▸ Problem to work on: Give back the data exactly, with no images.

^^^^

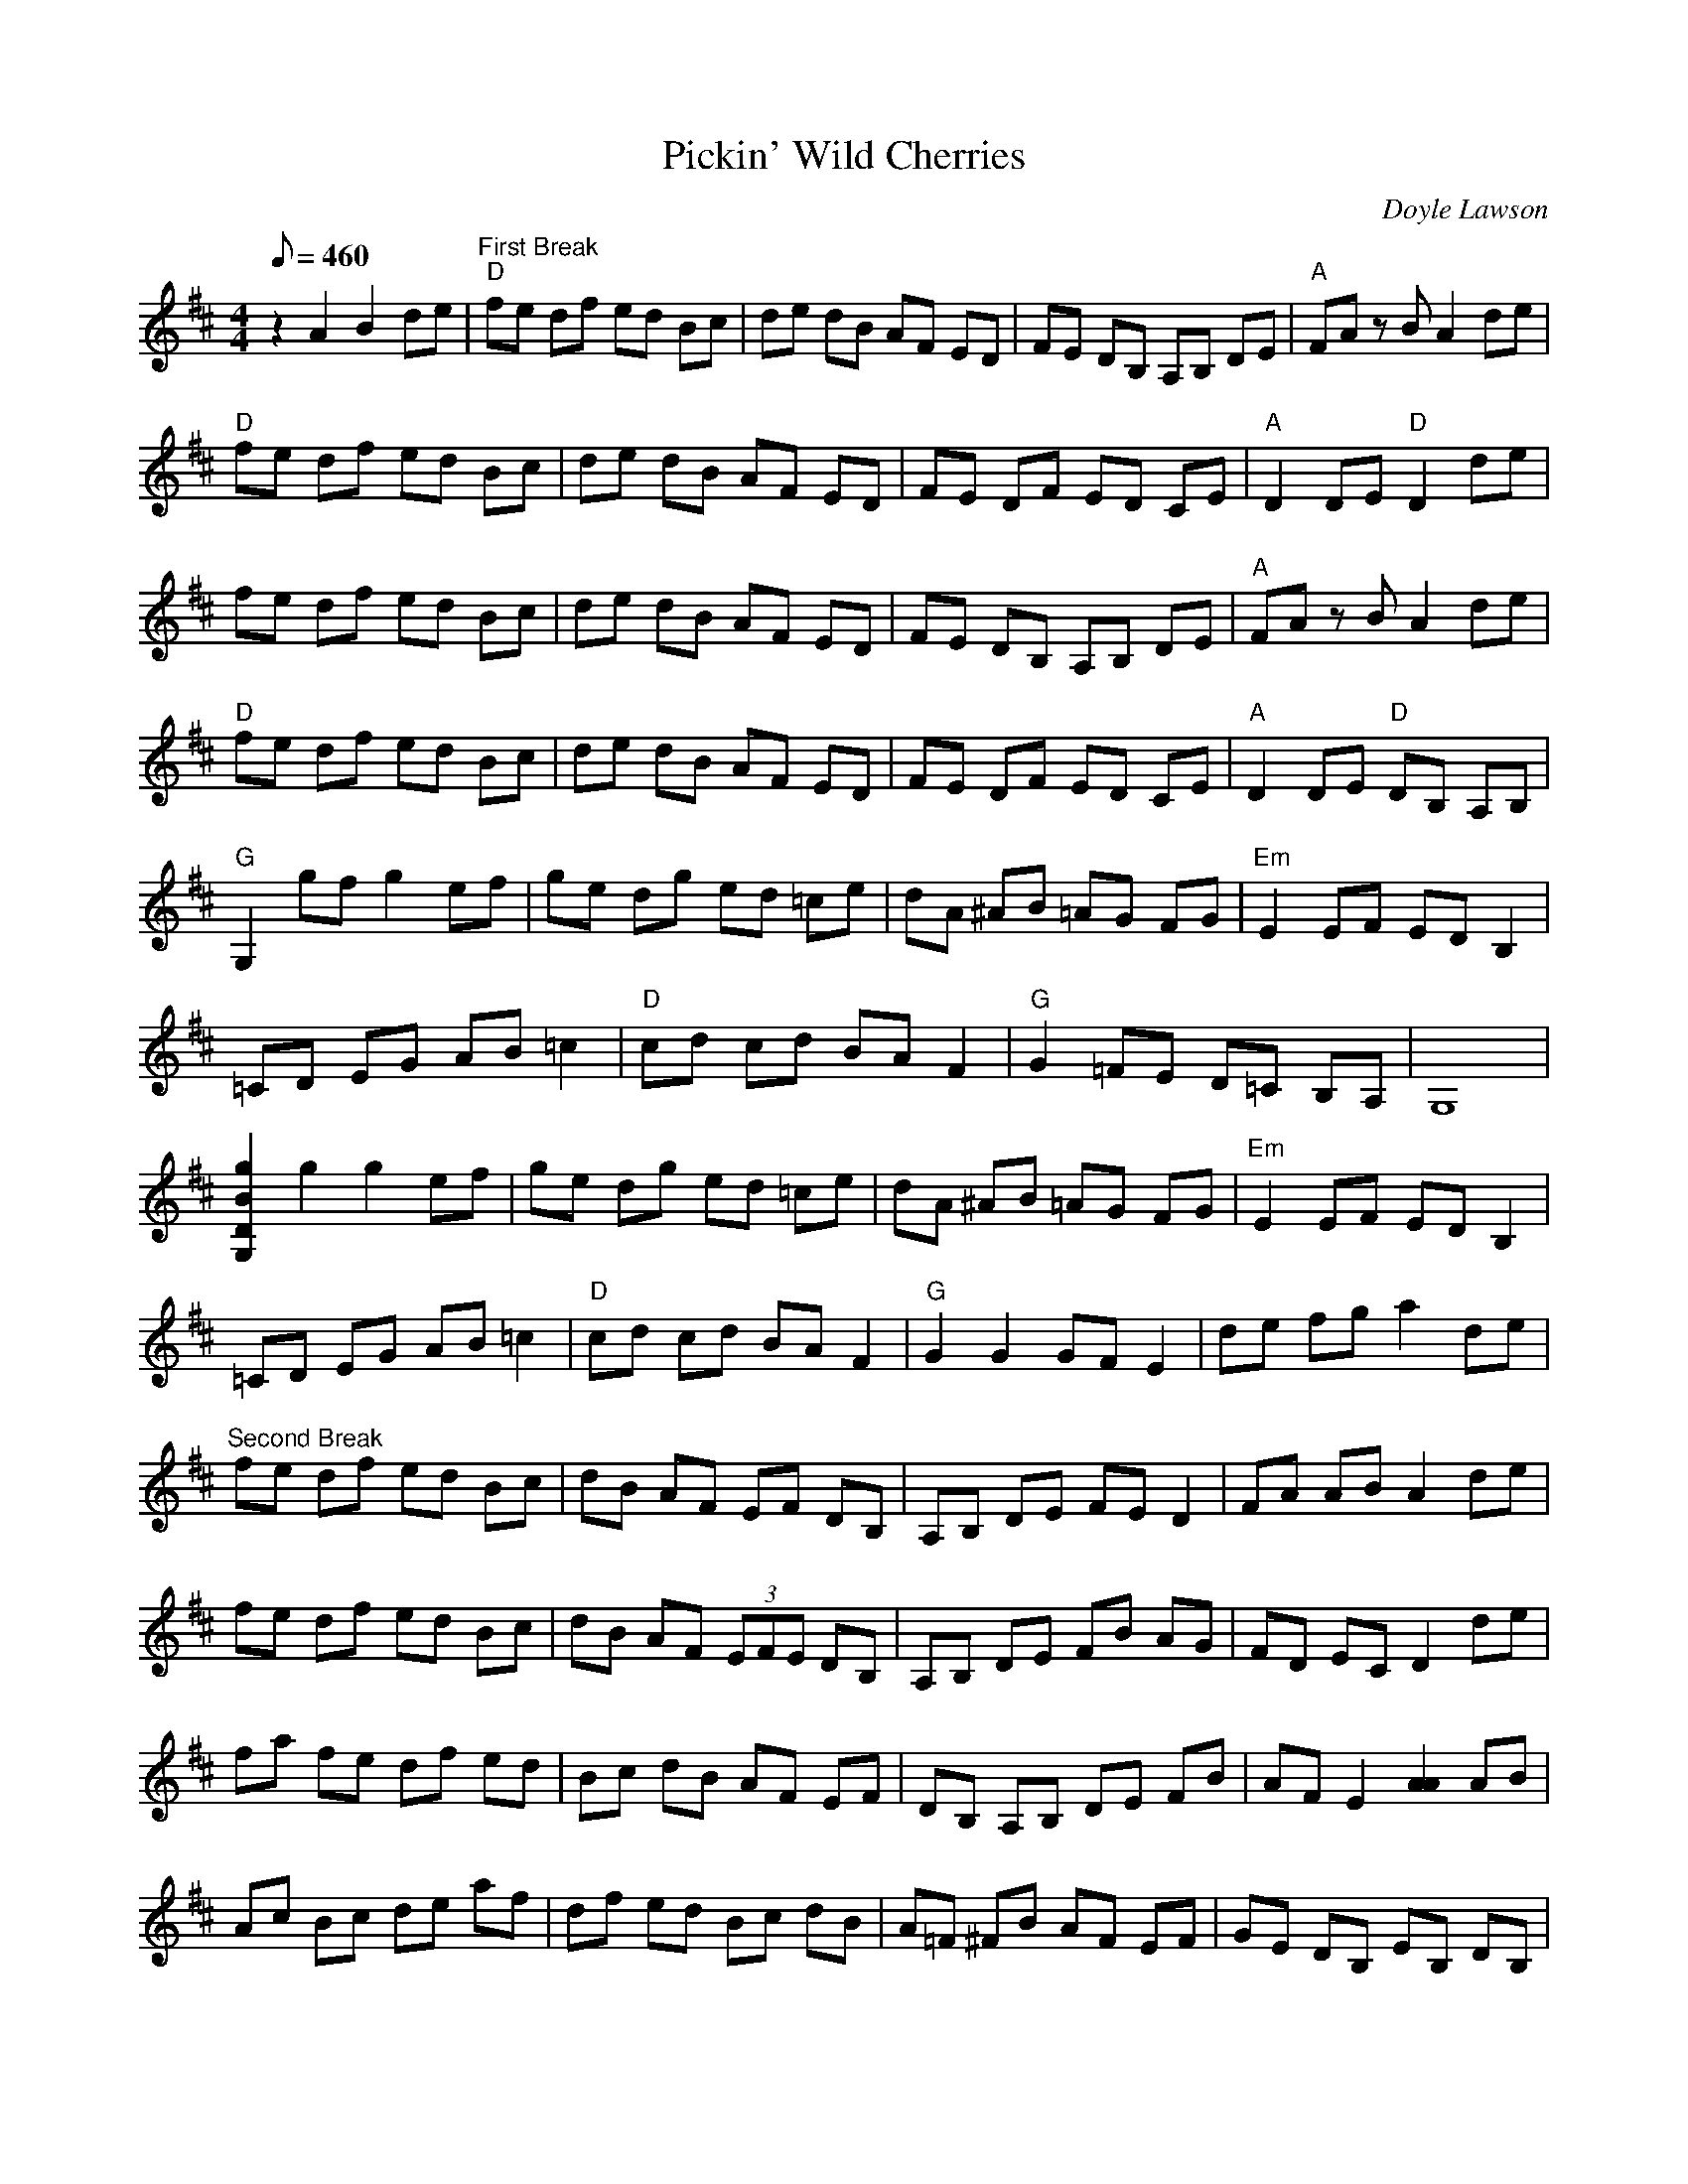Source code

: X:08
T: Pickin' Wild Cherries
C: Doyle Lawson
S: MandoZine TablEdit Archives
Z: TablEdited by Larry Tanner for MandoZine
L: 1/8
Q: 460
M: 4/4
K: D
 z2 A2 B2 de | "First Break""D"fe df ed Bc | de dB AF ED | FE DB, A,B, DE | "A"FA zB A2 de |
 "D"fe df ed Bc | de dB AF ED | FE DF ED CE | "A"D2 DE "D"D2 de |
 fe df ed Bc | de dB AF ED | FE DB, A,B, DE | "A"FA zB A2 de |
 "D"fe df ed Bc | de dB AF ED | FE DF ED CE | "A"D2 DE "D"DB, A,B, |
 "G"G,2 gf g2 ef | ge dg ed =ce | dA ^AB =AG FG | "Em"E2 EF ED B,2 |
 =CD EG AB =c2 | "D"cd cd BA F2 | "G"G2 =FE D=C B,A, | G,8 |
 [g2B2D2G,2] g2 g2 ef | ge dg ed =ce | dA ^AB =AG FG | "Em"E2 EF ED B,2 |
 =CD EG AB =c2 | "D"cd cd BA F2 | "G"G2 G2 GF E2 | de fg a2 de |
 "Second Break"fe df ed Bc | dB AF EF DB, | A,B, DE FE D2 | FA AB A2 de |
 fe df ed Bc | dB AF (3EFE DB, | A,B, DE FB AG | FD EC D2 de |
 fa fe df ed | Bc dB AF EF | DB, A,B, DE FB | AF E2 [A2A2] AB |
 Ac Bc de af | df ed Bc dB | A=F ^FB AF EF | GE DB, EB, DB, |
 G,2 zG, B,D EF | G2 AB Bd BA | GB AG FG FG | DE EG ED =CE |
 DB, =CD EG =c2 | cd B2 A2 BA | GB AG EF GB | AG EG FE DB, |
 G,2 G,2 eg gb | ge dg ed Bd | BA GB AB de | de eg ea eg |
 e^d =d=c A=c Bd | =cB =cB AF GB | AG EF GB AB | ce f^g af de |
 fe df ed bc | dB AF EF DB, | A,B, DE FE DE | FA AB A2 de |
 fe df ed Bc | dB AF EF DB, | A,B, DE FB AG | FD EC D2 Ac |
 "Ending"df ed Bc dB | AG FE D2 =F^F | Ac dB AE FB | AF (3EFE D4 | z8 |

^^^^

▸ Result below:
Source code

: X:08
T: Pickin' Wild Cherries
C: Doyle Lawson
S: MandoZine TablEdit Archives
Z: TablEdited by Larry Tanner for MandoZine
L: 1/8
Q: 460
M: 4/4
K: D
 z2 A2 B2 de | "First Break""D"fe df ed Bc | de dB AF ED | FE DB, A,B, DE | "A"FA zB A2 de |
 "D"fe df ed Bc | de dB AF ED | FE DF ED CE | "A"D2 DE "D"D2 de |
 fe df ed Bc | de dB AF ED | FE DB, A,B, DE | "A"FA zB A2 de |
 "D"fe df ed Bc | de dB AF ED | FE DF ED CE | "A"D2 DE "D"DB, A,B, |
 "G"G,2 gf g2 ef | ge dg ed =ce | dA ^AB =AG FG | "Em"E2 EF ED B,2 |
 =CD EG AB =c2 | "D"cd cd BA F2 | "G"G2 =FE D=C B,A, | G,8 |
 [g2B2D2G,2] g2 g2 ef | ge dg ed =ce | dA ^AB =AG FG | "Em"E2 EF ED B,2 |
 =CD EG AB =c2 | "D"cd cd BA F2 | "G"G2 G2 GF E2 | de fg a2 de |
 "Second Break"fe df ed Bc | dB AF EF DB, | A,B, DE FE D2 | FA AB A2 de |
 fe df ed Bc | dB AF (3EFE DB, | A,B, DE FB AG | FD EC D2 de |
 fa fe df ed | Bc dB AF EF | DB, A,B, DE FB | AF E2 [A2A2] AB |
 Ac Bc de af | df ed Bc dB | A=F ^FB AF EF | GE DB, EB, DB, |
 G,2 zG, B,D EF | G2 AB Bd BA | GB AG FG FG | DE EG ED =CE |
 DB, =CD EG =c2 | cd B2 A2 BA | GB AG EF GB | AG EG FE DB, |
 G,2 G,2 eg gb | ge dg ed Bd | BA GB AB de | de eg ea eg |
 e^d =d=c A=c Bd | =cB =cB AF GB | AG EF GB AB | ce f^g af de |
 fe df ed bc | dB AF EF DB, | A,B, DE FE DE | FA AB A2 de |
 fe df ed Bc | dB AF EF DB, | A,B, DE FB AG | FD EC D2 Ac |
 "Ending"df ed Bc dB | AG FE D2 =F^F | Ac dB AE FB | AF (3EFE D4 | z8 |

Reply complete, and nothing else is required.